## Excerpted passage
Since I’m so accustomed to reading novels I sometimes find it a challenge to get in the right mindset to read a book of poetry because my instinct is to look for a narrative. In a way, I didn’t have to adjust this instinct to read Ilya Kaminsky “Deaf Republic” because there’s a definite overarching story and the book even begins with a list of “dramatis personae”. It takes place in an unspecified village during an unspecified time period. The village has been occupied by military forces who publicly execute citizens. The focus is not so much on the ethos or machinations of this oppressive regime but the fate of a family of puppeteers, the lives of the local population and their frequent passivity to resist the war on their doorstep. When a boy is shot and killed the sound of the gun causes the villagers to go deaf. Like Jose Saramago’s novel “Blindness” the collective absence of this sensory experience powerfully symbolizes the limitations of people’s empathy and a dangerously wilful ignorance. These poems consider issues to do with individual political responsibility through resonate imagery and flashes of dramatic action/inaction. Though the narrative has the feel of a fable, the first and final poems are unmistakeably contemporary in their American setting with references to greed in “our great country of money” and our silent witnessing of gun violence.

## Supplied material
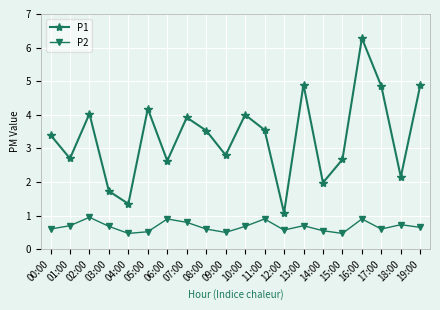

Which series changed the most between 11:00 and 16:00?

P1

## Task description
Can you transcribe the review of "Deaf Republic" in full, word for word? The lines come from a separate source.

## Exercise answer
Since I’m so accustomed to reading novels I sometimes find it a challenge to get in the right mindset to read a book of poetry because my instinct is to look for a narrative. In a way, I didn’t have to adjust this instinct to read Ilya Kaminsky “Deaf Republic” because there’s a definite overarching story and the book even begins with a list of “dramatis personae”. It takes place in an unspecified village during an unspecified time period. The village has been occupied by military forces who publicly execute citizens. The focus is not so much on the ethos or machinations of this oppressive regime but the fate of a family of puppeteers, the lives of the local population and their frequent passivity to resist the war on their doorstep. When a boy is shot and killed the sound of the gun causes the villagers to go deaf. Like Jose Saramago’s novel “Blindness” the collective absence of this sensory experience powerfully symbolizes the limitations of people’s empathy and a dangerously wilful ignorance. These poems consider issues to do with individual political responsibility through resonate imagery and flashes of dramatic action/inaction. Though the narrative has the feel of a fable, the first and final poems are unmistakeably contemporary in their American setting with references to greed in “our great country of money” and our silent witnessing of gun violence.